▸ **Problem**
What lines of the data below hold the string "preset"? Copy each one.

━━━━

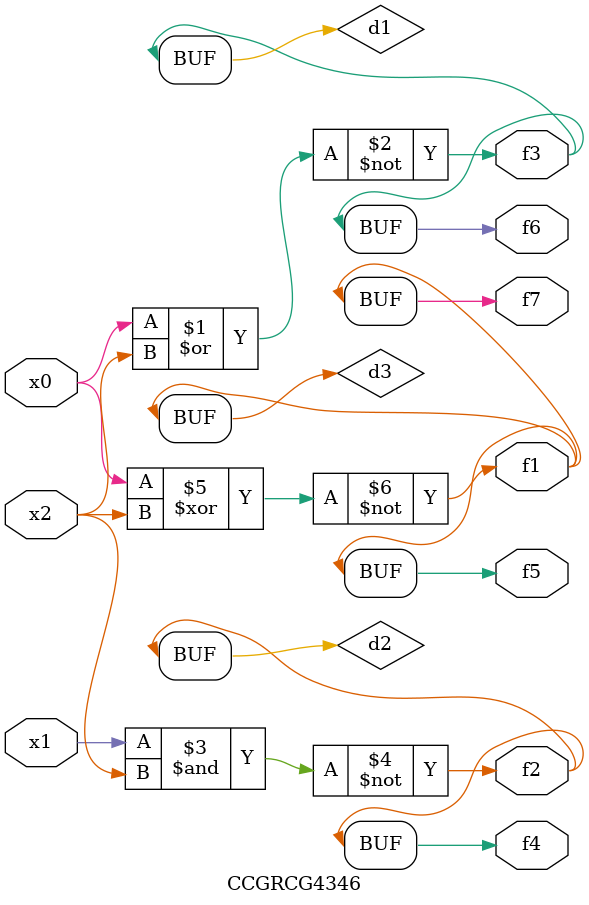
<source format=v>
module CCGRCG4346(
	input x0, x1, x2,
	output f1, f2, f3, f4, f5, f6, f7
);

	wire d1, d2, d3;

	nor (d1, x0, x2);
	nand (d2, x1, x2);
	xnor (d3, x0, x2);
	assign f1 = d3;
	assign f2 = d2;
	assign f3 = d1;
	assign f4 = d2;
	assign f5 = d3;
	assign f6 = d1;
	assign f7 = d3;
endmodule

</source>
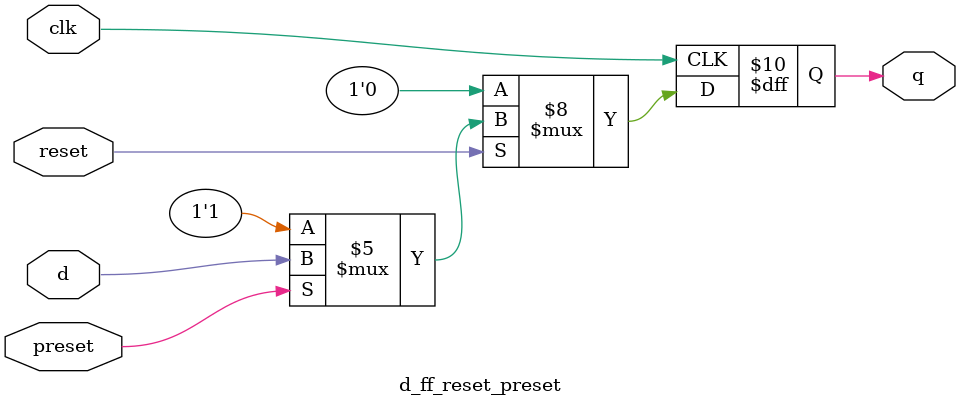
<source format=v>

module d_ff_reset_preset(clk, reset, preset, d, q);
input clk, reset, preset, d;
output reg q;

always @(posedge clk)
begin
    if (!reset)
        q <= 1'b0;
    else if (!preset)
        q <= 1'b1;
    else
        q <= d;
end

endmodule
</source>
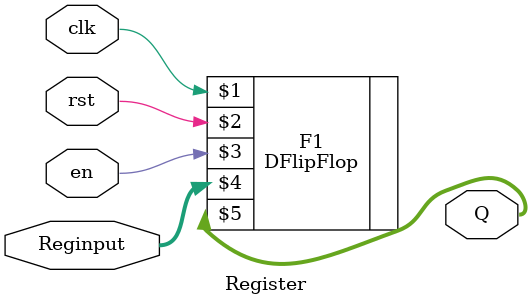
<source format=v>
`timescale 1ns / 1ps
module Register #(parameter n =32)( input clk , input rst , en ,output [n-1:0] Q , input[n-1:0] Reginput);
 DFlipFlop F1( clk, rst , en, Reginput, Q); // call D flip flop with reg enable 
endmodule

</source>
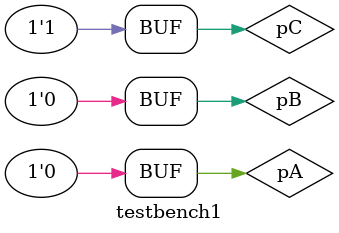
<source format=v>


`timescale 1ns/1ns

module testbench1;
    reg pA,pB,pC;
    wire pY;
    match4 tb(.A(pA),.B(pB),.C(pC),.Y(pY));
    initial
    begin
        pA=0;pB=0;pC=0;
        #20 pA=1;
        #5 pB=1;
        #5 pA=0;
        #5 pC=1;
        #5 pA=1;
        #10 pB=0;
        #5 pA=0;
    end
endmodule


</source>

━━━━

▸ **Task answer**
module d_ff_reset_preset(clk, reset, preset, d, q);
input clk, reset, preset, d;
    else if (!preset)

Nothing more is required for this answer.